When you’re a lesbian you experience rejection from friends, family, and society. Once you find a group of people who are like you, it’s a good feeling. I remember the first time somebody came out to me. I was over at my friend Raymond’s house. His parents were out of town, and he usually hosted a week-long sleepover in their absence. My friends Raymond, Rob, and Michael came out to me in Raymond’s living room. I don’t know how I didn’t know they were gay, but I was unassuming back then. I knew Raymond from church, Rob from Ms. McBride’s speech class, and Michael from school and church. I had an instant peer group. The four of us along with a few other folks were a clique of inner city gay and lesbian youth.
We started attending IYG that same summer. I had just turned 16. I remember my very first IYG event. It was a Sunday Social hosted at the house of two lesbians who lived near Ellenberger Park. It was exhilariting and frightening at the same time. It was great to be around so many people like me, except I wasn’t really sure how much we had in common. After all, I wasn’t campy. I no longer cross-dressed. I didn’t sneak into bars, and I certainly didn’t talk about my sexual exploits in public.
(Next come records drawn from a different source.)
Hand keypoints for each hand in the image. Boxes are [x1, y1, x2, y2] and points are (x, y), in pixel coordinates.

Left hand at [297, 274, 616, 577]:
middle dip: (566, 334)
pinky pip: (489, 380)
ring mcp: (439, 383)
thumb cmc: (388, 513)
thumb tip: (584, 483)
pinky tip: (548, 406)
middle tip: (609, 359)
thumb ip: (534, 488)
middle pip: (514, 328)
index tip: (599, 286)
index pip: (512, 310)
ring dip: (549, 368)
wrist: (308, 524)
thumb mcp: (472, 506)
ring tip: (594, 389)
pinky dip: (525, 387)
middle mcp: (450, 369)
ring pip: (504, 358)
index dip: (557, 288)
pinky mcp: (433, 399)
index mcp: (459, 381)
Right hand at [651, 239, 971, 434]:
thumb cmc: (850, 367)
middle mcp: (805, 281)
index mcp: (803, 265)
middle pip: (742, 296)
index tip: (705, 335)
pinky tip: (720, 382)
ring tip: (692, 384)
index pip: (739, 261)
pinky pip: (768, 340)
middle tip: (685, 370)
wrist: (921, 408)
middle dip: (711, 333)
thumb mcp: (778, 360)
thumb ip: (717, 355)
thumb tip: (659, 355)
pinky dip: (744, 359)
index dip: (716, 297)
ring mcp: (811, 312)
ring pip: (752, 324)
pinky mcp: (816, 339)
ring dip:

I would go on to be involved in IYG for almost three years. I took on a leadership role in the organization and represented IYG regionally and nationally at conferences and on radio and television shows. I have some good memories. Good memories don’t haunt like the bad ones. I’m not going to go into the details now, but I will as time goes on. I will share with you the end of the story as it was written 14 years ago. I was rejected by IYG. I was told that I was too fucked up. I may have been fucked up, but I wasn’t the only one. And I hardly believe that the appropriate response by an organization that purports to support at-risk gay and lesbian youth is turn one onto the street because she’s “too angry”. I had good reasons to be angry then, as I do now. My experiences at IYG helped to fuel that anger. It also helped to alienate me from the gay and lesbian community. No more. I’m talking about what happened at IYG.